Managing service-to-service communication:

```
┌─────────────┐
│ User Svc    │
└─────────────┘
      │
      ↓ (managed by Istio/Linkerd)
┌─────────────┐    ┌──────────────┐
│  Proxy      │───→│ Order Svc    │
│  (Envoy)    │    │              │
└─────────────┘    └──────────────┘
   Features:
   - Load balancing
   - Circuit breaking
   - Retries
   - Monitoring
```

### Saga Pattern (Distributed Transactions)

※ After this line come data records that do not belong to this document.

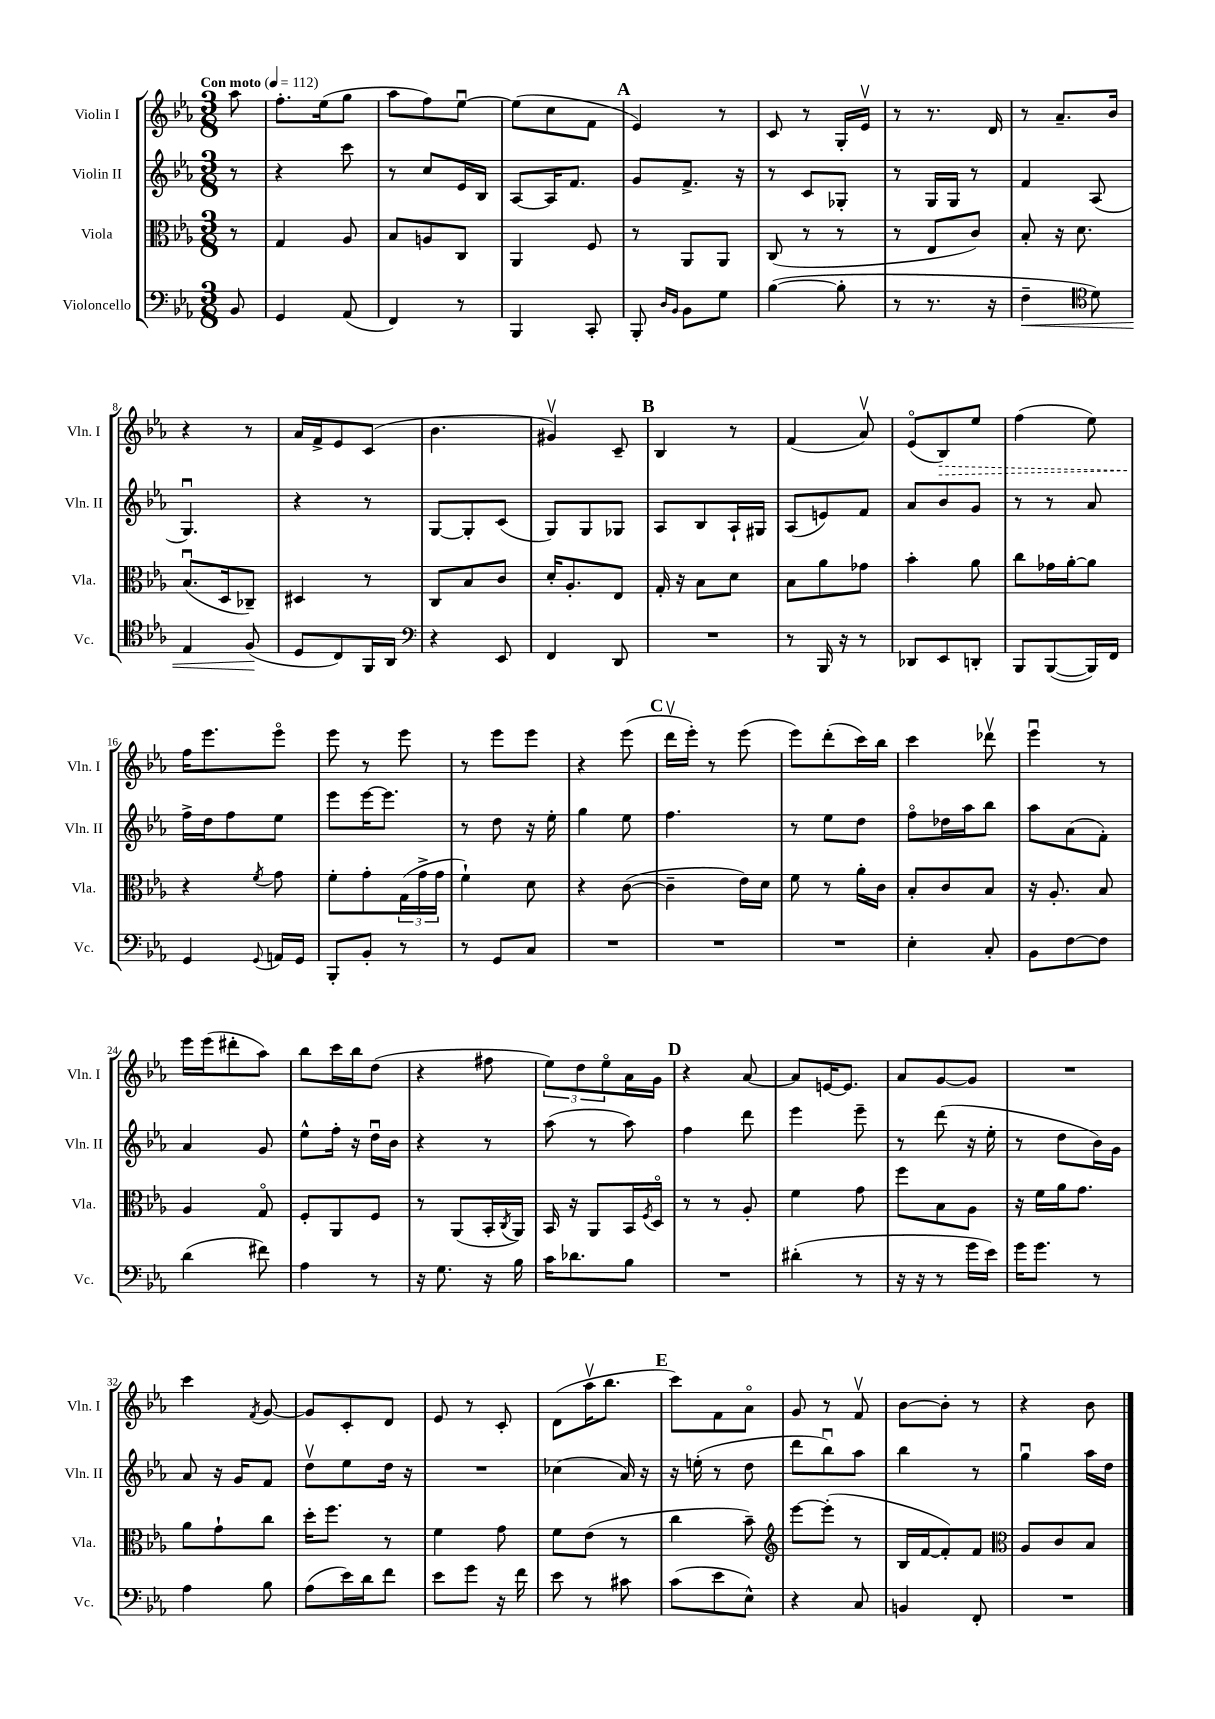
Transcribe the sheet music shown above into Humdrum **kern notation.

**kern	**kern	**kern	**kern
*staff4	*staff3	*staff2	*staff1
*clefF4	*clefC3	*clefG2	*clefG2
*k[b-e-a-]	*k[b-e-a-]	*k[b-e-a-]	*k[b-e-a-]
*M3/8	*M3/8	*M3/8	*M3/8
*MM112	*MM112	*MM112	*MM112
8BB-	8r	8r	8aa-
=	=	=	=
4GG	4G	4r	8.ff'
.	.	.	(16ee-
(8AA-	8A-	8ccc	8gg
=	=	=	=
4FF)	8B-	8r	8aa-
.	8A	8cc	8ff)
8r	8C	16e-	[8ee-u
.	.	16B-	.
=	=	=	=
4BBB-	4AA-	[8A-	(8ee-]
.	.	16A-]	8cc
.	.	8.f	.
8CC'	8F	.	8f
=	=	=	=
8BBB-'	8r	8g	4e-)
16qqD	.	.	.
16qqBB-	.	.	.
8BB-	8AA-	8.f^	.
8G	8AA-	.	8r
.	.	16r	.
=	=	=	=
([4B-	(8C	8r	8c
.	8r	8c	8r
8B-']	8r	8G-'	16G'
.	.	.	16e-v
=	=	=	=
8r	8r	8r	8r
8.r	8E-	16G	8.r
.	.	16G	.
.	8c)	8r	.
16r	.	.	16d
=	=	=	=
4F~	8B-'	4f	8r
.	16r	.	8.a-~
.	8.d	.	.
*clefC4	*	*	*
8d)	.	(8A-	.
.	.	.	16b-
=	=	=	=
4E-	(8.B-u	4.Gu)	4r
.	16D	.	.
(8F	8C-~)	.	8r
=	=	=	=
8D	4D#	4r	16a-
.	.	.	16f^
8C)	.	.	8e-
16FF	8r	8r	(8c
16AA-	.	.	.
=	=	=	=
*clefF4	*	*	*
4r	8C	[8G	4.b-
.	8B-	8G']	.
8EE-	8c	(8c	.
=	=	=	=
4FF	16d'	8G)	4g#v)
.	8.A-'	.	.
.	.	8G	.
8DD	8E-	8G-	8c~
=	=	=	=
4.r	16G'	8A-	4B-
.	16r	.	.
.	8B-	8B-	.
.	8d	16A-`	8r
.	.	16G#	.
=	=	=	=
8r	8B-	(8A-	(4f
16BBB-	8a-	8e)	.
16r	.	.	.
8r	8g-	8f	8a-v)
=	=	=	=
8DD-	4b-'	8a-	(8e-o
8EE-	.	8b-	8B-)
8DD'	8a-	8g	8ee-
=	=	=	=
8BBB-	8cc	8r	(4ff
([8BBB-	16g-	8r	.
.	[16a-'	.	.
16BBB-])	8a-]	8a-	8ee-)
16FF	.	.	.
=	=	=	=
4GG	4r	16ff^	16ff
.	.	16dd	8.eee-
.	.	8ff	.
8qqGG	8qf	.	.
16AA	8g	8ee-	8eee-o
16GG	.	.	.
=	=	=	=
8BBB-'	8f'	8eee-	8eee-
8BB-'	8g'	[16eee-	8r
.	.	8.eee-]	.
8r	(24G	.	8eee-
.	24g^	.	.
.	24g	.	.
=	=	=	=
8r	4f`)	8r	8r
8GG	.	8dd	8eee-
8C	8d	16r	8eee-
.	.	16ee-'	.
=	=	=	=
4.r	4r	4gg	4r
.	([8c	8ee-	(8eee-
=	=	=	=
4.r	4c~]	4.ff	16dddv
.	.	.	16eee-')
.	.	.	8r
.	16e-)	.	(8eee-
.	16d	.	.
=	=	=	=
4.r	8f	8r	8eee-)
.	8r	8ee-	(8ddd'
.	16a-'	8dd	16ccc)
.	16c	.	16bb-
=	=	=	=
4E-'	8B-'	8ffo	4ccc
.	8c	16dd-	.
.	.	16aa-	.
8C'	8B-	8bb-	8ddd-v
=	=	=	=
8BB-	16r	8aa-	4eee-u
.	8.A-'	.	.
[8F	.	(8a-	.
8F]	8B-	8f')	8r
=	=	=	=
(4d	4A-	4a-	16eee-
.	.	.	(16eee-
.	.	.	8ddd#'
8f#)	8Go	8g	8aa-)
=	=	=	=
4A-	8F'	8ee-^^	8bb-
.	8AA-	16ff'	16ccc
.	.	16r	16bb-
8r	8F	16ddu	(8dd
.	.	16b-	.
=	=	=	=
16r	8r	4r	4r
8.G	.	.	.
.	(8AA-	.	.
16r	16BB-'	8r	8ff#
.	8qC	.	.
16B-	16AA-)	.	.
=	=	=	=
16c	16BB-	(8aa-	12ee-)
8.d-	16r	.	.
.	.	.	12dd
.	8AA-	8r	.
.	.	.	12ee-o
8B-	16BB-	8aa-)	16a-
.	8qF	.	.
.	16Do	.	16g
=	=	=	=
4.r	8r	4ff	4r
.	8r	.	.
.	8A-'	8ddd	[8a-
=	=	=	=
(4d#'	4f	4eee-	8a-]
.	.	.	[16e
.	.	.	8.e]
8r	8g	8eee-~	.
=	=	=	=
16r	8ff	8r	8a-
16r	.	.	.
8r	8B-	(8ddd	[8g
16g	8A-	16r	8g]
16e-)	.	16ee-'	.
=	=	=	=
16g	16r	8r	4.r
8.g	16f	.	.
.	16a-	8dd	.
.	8.g	.	.
8r	.	16b-)	.
.	.	16g	.
=	=	=	=
4A-	8a-	8a-	4ccc
.	8g`	16r	.
.	.	16g	.
.	.	.	8qf
8B-	8cc	8f	[8g
=	=	=	=
(8A-	16dd'	8ddv	8g]
.	8.ff	.	.
16e-)	.	8ee-	8c'
16d	.	.	.
8f	8r	16dd	8d
.	.	16r	.
=	=	=	=
8e-	4f	4.r	8e-
8g	.	.	8r
16r	8g	.	8c'
16f	.	.	.
=	=	=	=
8e-	8f	(4cc-	(8d
8r	(8e-	.	16aa-v
.	.	.	8.bb-
8c#	8r	16a-)	.
.	.	16r	.
=	=	=	=
(8c	4cc	16r	8ccc)
.	.	(16ee'	.
8e-	.	8r	8f
8E-^^)	8b-~)	8dd	8a-o
=	=	=	=
*	*clefG2	*	*
4r	[8eee-	8ddd	8g
.	(8eee-']	8bb-u)	8r
8C	8r	8aa-	8fv
=	=	=	=
4BB	16B-	4bb-	[8b-
.	[16f	.	.
.	8f'])	.	8b-']
8FF'	8f	8r	8r
=	=	=	=
*	*clefC3	*	*
4.r	8A-	4ggu	4r
.	8c	.	.
.	8B-	16aa-	8b-
.	.	16dd	.
==	==	==	==
*-	*-	*-	*-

Handling transactions across services:

```
User Service         Order Service        Payment Service
     │                    │                     │
     │ Create Order       │                     │
     │───────────────────→│                     │
     │                    │ Process Payment     │
     │                    │────────────────────→│
     │                    │ Payment Confirmed   │
     │                    │←────────────────────│
     │ Order Confirmed    │                     │
     │←───────────────────│                     │

If payment fails, compensating transactions 
cancel order and refund user
```

## Scalability & Performance

### Horizontal Scaling

Adding more servers:

```
     Load Balancer
            │
    ┌───┬───┬───┐
    ↓   ↓   ↓   ↓
   Svc Svc Svc Svc
    │   │   │   │
    └───┴───┴───┘
        Shared DB
```

**Load Balancing Strategies:**
- Round-robin: Equal distribution
- Least connections: Send to least busy
- IP hash: Same user always to same server

### Database Scaling

**Read Replicas**
```
      Master DB (Writes)
            │
    ┌───┬───┬───┐
    ↓   ↓   ↓   ↓
  Replica Replicas (Reads)
```

**Sharding (Horizontal Partitioning)**
```
User 1-500K → Shard 1 (DB 1)
User 500K-1M → Shard 2 (DB 2)
User 1M-1.5M → Shard 3 (DB 3)

Tradeoff: Data is partitioned but more complex querying
```

### Performance Optimization

```
1. Identify bottlenecks (profiling, monitoring)
2. Optimize database queries (indexes, query analysis)
3. Implement caching (Redis, CDN)
4. Use async processing (message queues)
5. Optimize code (algorithms, data structures)
6. Scale infrastructure (add servers, CDN)
```

## Deployment & DevOps

### Container Technology (Docker)

```dockerfile
FROM node:18-alpine

WORKDIR /app

COPY package*.json ./
RUN npm install

COPY . .

EXPOSE 3000

CMD ["node", "index.js"]
```

### Orchestration (Kubernetes)

Managing containerized applications:

```yaml
apiVersion: v1
kind: Service
metadata:
  name: api-service
spec:
  selector:
    app: api
  ports:
    - protocol: TCP
      port: 80
      targetPort: 3000
---
apiVersion: apps/v1
kind: Deployment
metadata:
  name: api
spec:
  replicas: 3
  selector:
    matchLabels:
      app: api
  template:
    metadata:
      labels:
        app: api
    spec:
      containers:
      - name: api
        image: myapp:latest
        ports:
        - containerPort: 3000
        env:
        - name: DATABASE_URL
          valueFrom:
            secretKeyRef:
              name: db-secret
              key: url
```

### CI/CD Pipeline

Automated testing and deployment:

```
Code Commit
    ↓
Run Tests (Unit, Integration)
    ↓
Build Docker Image
    ↓
Push to Registry
    ↓
Deploy to Staging
    ↓
Run E2E Tests
    ↓
Deploy to Production
```

## Conclusion

Mastering backend systems design requires understanding:

- **Architecture patterns**: When to use monoliths vs microservices
- **Database design**: Choosing the right data store
- **API design**: Clear, versioned interfaces
- **Caching**: Reducing latency and load
- **Scalability**: Planning for growth
- **Operations**: Reliable deployment and monitoring

Study these principles, practice on real systems, and stay updated with evolving technologies. Great backend architecture enables great products.